WurfhöhleFreude im Tiergarten Nürnberg: Eisbärin Vera, die Mutter von Flocke, hat am 2. Dezember in ihrer Wurfhöhle wieder zwei Babys zur Welt gebracht. Nach den Aufnahmen der Überwachungskamera zu urteilen, sind die Kleinen gesund und munter. Leider ist die Qualität des Standbildes der Videokamera nicht gut. Ich möchte es meinen Lesern trotzdem nicht vorenthalten. Interessanter sind die bewegten Bilder. Der Tiergarten hat ein Video auf seine Homepage gestellt, das zeigt, wie sich Vera um ihre Babys kümmert, sie ableckt usw. Das Video ist hier zu sehen.
Nun heißt es mitfiebern: Wird es diesmal klappen, dass Vera ihren Nachwuchs allein aufzieht und die Bärchen gesund bleiben? Vor zwei Jahren hatte Vera ebenfalls zwei Junge geboren, die sich unter der Fürsorge ihrer Mama zunächst gut entwickelten. Doch nach drei Wochen wirkten die beiden auf den Videoaufnahmen plötzlich immer schwächer. Die zwei starben kurz hintereinander – wie sich später herausstellte, waren sie von gefährlichen Darmparasiten (Kokzidien) befallen worden.
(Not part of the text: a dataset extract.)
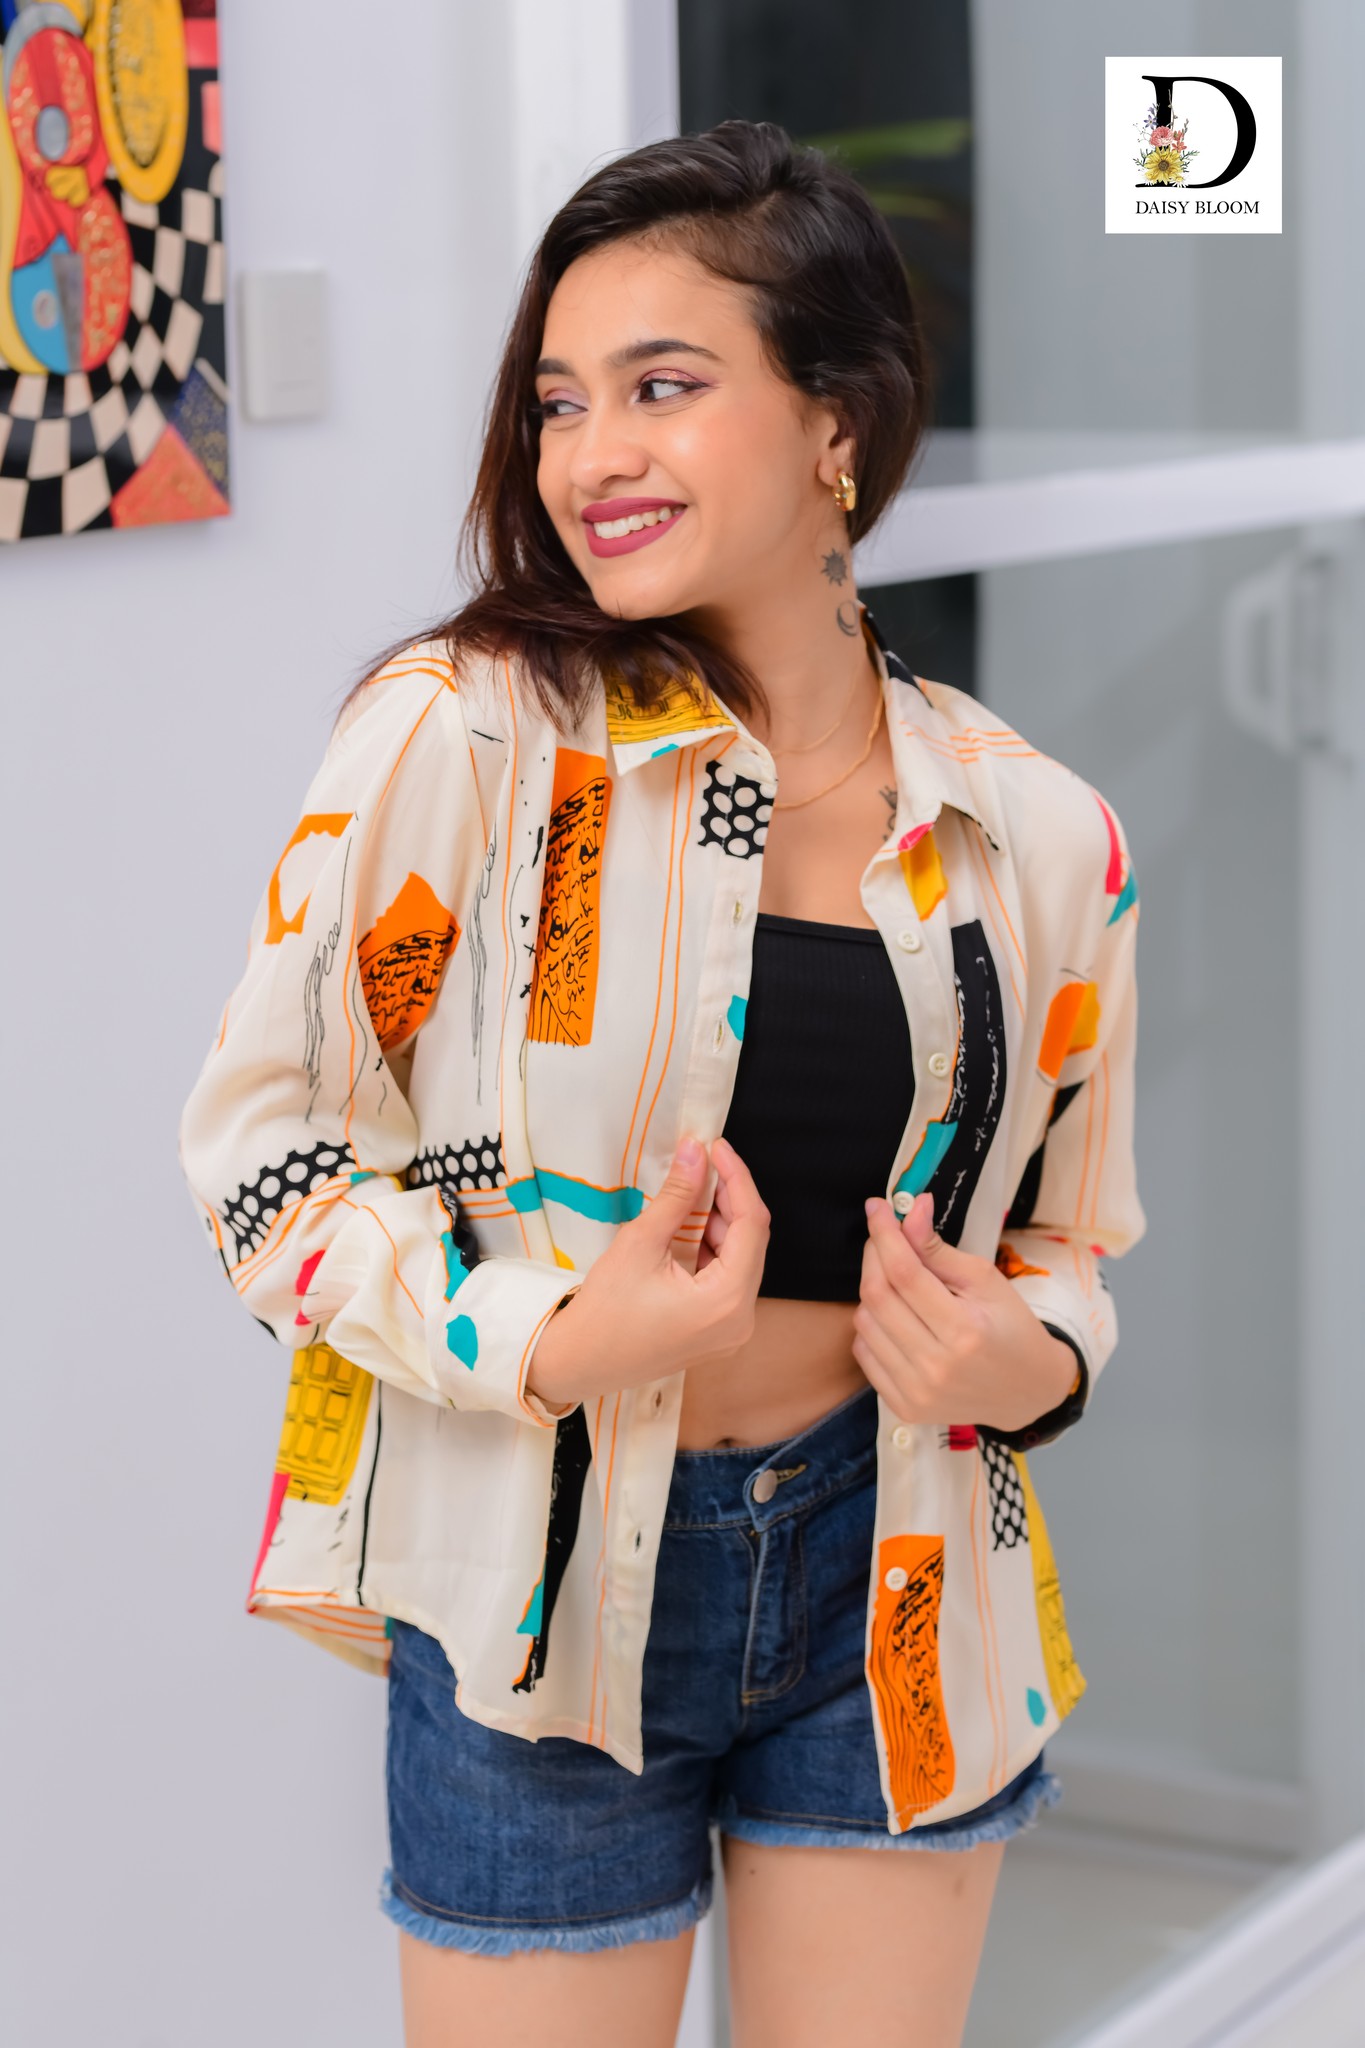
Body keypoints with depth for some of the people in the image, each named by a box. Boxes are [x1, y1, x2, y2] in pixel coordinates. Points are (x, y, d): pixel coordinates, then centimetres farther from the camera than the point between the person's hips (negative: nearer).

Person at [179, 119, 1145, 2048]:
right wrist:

In diesem Jahr haben die Tierpfleger Vera schon seit Monaten an die Geburtshöhle in den Sandsteinfelsen des Eisbärengeheges gewöhnt. Sie haben den Stall mit den beiden etwa fünf Quadratmeter großen Wurfboxen  dick mit Stroh ausgelegt. Vera wurde seit  Herbst regelmäßig darauf trainiert, bei verschlossener Tür in der Höhle zu fressen. Sie hat gelernt, dass ihr nichts passiert und dass sie ganz entspannt bleiben kann, wenn die Tür zu ist. Seit 15.  November haben die Pfleger den Stall verschlossen gelassen, weil alles darauf hindeutete, dass die Geburt bald bevorstehen würde.
Ein dicker Strohballen vor der Tür soll das Licht und alle Geräusche abschirmen, die von außen in die Eisbären-Kinderstube dringen und Vera womöglich nervös machen könnten. Vera soll absolute Ruhe genießen, wie  in einer Wurfhöhle im Polareis.
Eine Videokamera hat die Geburt eines der beiden Babys am 2. Dezember um 3.35 Uhr nachts aufgezeichnet. Als das andere zur Welt kam,  lag Vera mit dem Rücken zur Kamera. Eisbärenjunge wiegen bei der Geburt nur etwa 500 Gramm, sind also etwa so groß wie ein Meerschweinchen. Vera kümmert sich bisher gut um die Kleinen. Die Eisbärenmama ist in diesem Winter extrem kräftig. Sie hat sich im Herbst einen richtigen Speck angefressen.
Im Dezember  2007 hatte Vera  Flocke zur Welt gebracht. Auch damals schien  das Baby gut zu gedeihen. Doch dann schleppte die Eisbärenmutter, die offenbar durch ein Kamerateam in ihrer Ruhe gestört wurde, ihr Baby aus der Wurfhöhle. Die Bilder, wie Vera das kleine Fellbündel im Maul trug und immer wieder fallen ließ, gingen um die Welt. Die Tiergartenleitung entschied schließlich, Flocke von vier Pflegern aufziehen zu lassen – wochenlang wurde  in den Medien über das Schicksal des Eisbärenbabys berichtet.
Seit April  lebt Flocke bekanntlich im  „Marineland“ in Antibes an der Cote d’Azur, wo sie am 11. Dezember drei Jahre alt wird. Sie teilt sich das Gehege dort  mit ihrem Gefährten Rasputin. Die zwei waren zwischenzeitlich für ein paar Wochen getrennt, weil sie sich nicht mehr gut verstanden; doch inzwischen herrscht wieder eitel Sonnenschein in dieser Eisbärenfreundschaft.

1 Kommentar in “Wieder Eisbärenbabys im Nürnberger Tiergarten

  1. Das ist eine wunderschöne Nachricht! Ich konnte durch meine relativ häufigen Tiergartenbesuche von Mal zu Mal feststellen, wie Vera immer runder, gelassener und auch schöner wurde.
    Ich bin sicher, dass Vera eine gute Mama sein wird; lasst uns hoffen und die Daumen drücken, dass die Babies gesund bleiben und überleben.